■ INSTRUCTION
Reproduce word for word the part of the preaching transcript below that begins at "I'm your host, Phil" and stops after "what we are.".
-------- PAGE TEXT --------
When someone disdains to study the Word of God diligently, they are evidencing the idea that they really don't need the Bible, that they are clever enough or ingenious enough to come up with something that is better or maybe equal to what the Bible has to say. Welcome to Grace To You with John MacArthur.
I'm your host, Phil Johnson. If you ask a handful of contemporary church leaders why people love being in their congregations, they might mention things like great music, friendly people, and an enjoyable atmosphere. It's easy to see that those are some of the main selling points for many churches today. Those are the reasons their leaders think you'll love to attend each week.
Well, you no doubt enjoy good music, and you appreciate people who encourage you who doesn't. But should those be the main things your church leaders focus on? John MacArthur explores that question today in a study he calls insight into a pastor's heart. And now here's John with the lesson.
We are going to pick up where we left off. This discussion of preaching, I started by saying if you're a pastor, you're a preacher above all else. That is what we are.
That is what we do. We are men utterly devoted to displaying God's glory by the exposition of God's Word. So I started by giving you at least one point in my little outline here, and that is perspective. And the perspective is that preaching is to be both deep and high. It is to be both profound and transcendent. And we talked a little bit about the fact that we have only one tool to accomplish that, one tool that takes us into the depth of divine truth and lifts us to the heights of praise, and that tool is the Scripture. God has revealed and preserved divine truth in a book which He is the author. We talked about the external Word, that it is outside of us, that it is not subject to our intuition, to our experience, as to its interpretation, it is not a clay toy. And we also suggested that the Holy Spirit is known only and accurately through the Scripture as is the Son of God, Christ Himself. We have that perspective then as a foundation. As a result, we then give our whole lives to the Word of God. We go deep into it and we lift our people high in praise.
B.B. Warfield said, no one had a profounder sense of God, no one had a profounder sense of God's glory than John Calvin, and that was the key to his theology and the key to his influence. The same was true with many others. Now let me go sort of beyond our talk about perspective, the Bible being the whole content of our preaching to preparation. Because of this perspective, because we understand that we have one tool which we will commit ourselves to all our life long, this is our calling to feed ourselves on the Word and then feed our people as a way of life. Since all true preaching must be expository, not every message has to be an expository message, but all true preaching, even topical preaching must be the product of exposition. The preacher is therefore called to study. He is called to study in preparation to preach.
Study is absolutely critical. The meaning of Scripture is the Scripture. God's message is not known unless it is understood. Now there are three obstacles, I would say, to preparation. Assuming you have the Bible, you have the available information, three obstacles remain.
Obstacle number one is pride. When someone disdains to study the Word of God diligently, they are perhaps evidencing the idea that they really don't need the Bible, that they are clever enough or ingenious enough to come up with something that is perhaps better or maybe equal to what the Bible has to say. When they choose to take a theological truth and cast it in the package of their own reasoning, taking the Bible out of what we call the Bible dress, that is an act of pride.
-------- GIVEN INFORMATION --------
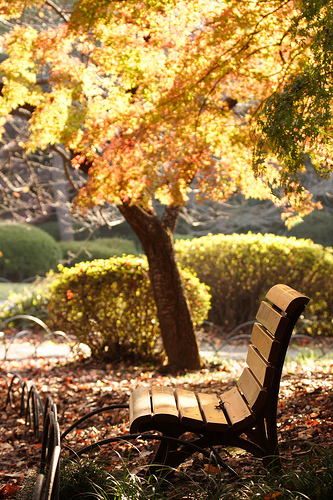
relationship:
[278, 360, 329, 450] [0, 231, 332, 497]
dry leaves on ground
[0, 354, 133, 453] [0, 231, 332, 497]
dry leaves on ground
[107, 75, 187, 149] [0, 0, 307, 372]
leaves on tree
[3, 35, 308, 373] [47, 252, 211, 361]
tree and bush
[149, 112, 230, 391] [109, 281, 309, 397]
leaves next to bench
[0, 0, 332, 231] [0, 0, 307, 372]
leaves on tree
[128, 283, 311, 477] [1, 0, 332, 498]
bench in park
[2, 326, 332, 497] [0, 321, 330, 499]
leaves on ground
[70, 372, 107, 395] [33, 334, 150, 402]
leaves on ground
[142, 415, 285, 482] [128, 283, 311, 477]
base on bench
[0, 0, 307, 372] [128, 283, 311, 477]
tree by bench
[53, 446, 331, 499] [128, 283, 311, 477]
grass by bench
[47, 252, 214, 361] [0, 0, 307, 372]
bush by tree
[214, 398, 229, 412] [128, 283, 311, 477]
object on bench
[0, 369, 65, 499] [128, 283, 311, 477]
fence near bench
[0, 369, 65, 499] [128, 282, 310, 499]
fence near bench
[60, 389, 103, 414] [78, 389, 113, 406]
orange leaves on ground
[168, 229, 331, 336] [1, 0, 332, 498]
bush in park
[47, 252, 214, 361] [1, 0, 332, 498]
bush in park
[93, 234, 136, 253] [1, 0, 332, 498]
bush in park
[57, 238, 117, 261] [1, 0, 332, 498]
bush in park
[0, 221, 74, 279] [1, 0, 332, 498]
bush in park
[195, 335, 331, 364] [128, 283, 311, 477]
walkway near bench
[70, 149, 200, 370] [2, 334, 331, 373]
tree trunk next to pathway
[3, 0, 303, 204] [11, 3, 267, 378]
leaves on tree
--------
■ OUTPUT
I'm your host, Phil Johnson. If you ask a handful of contemporary church leaders why people love being in their congregations, they might mention things like great music, friendly people, and an enjoyable atmosphere. It's easy to see that those are some of the main selling points for many churches today. Those are the reasons their leaders think you'll love to attend each week.
Well, you no doubt enjoy good music, and you appreciate people who encourage you who doesn't. But should those be the main things your church leaders focus on? John MacArthur explores that question today in a study he calls insight into a pastor's heart. And now here's John with the lesson.
We are going to pick up where we left off. This discussion of preaching, I started by saying if you're a pastor, you're a preacher above all else. That is what we are.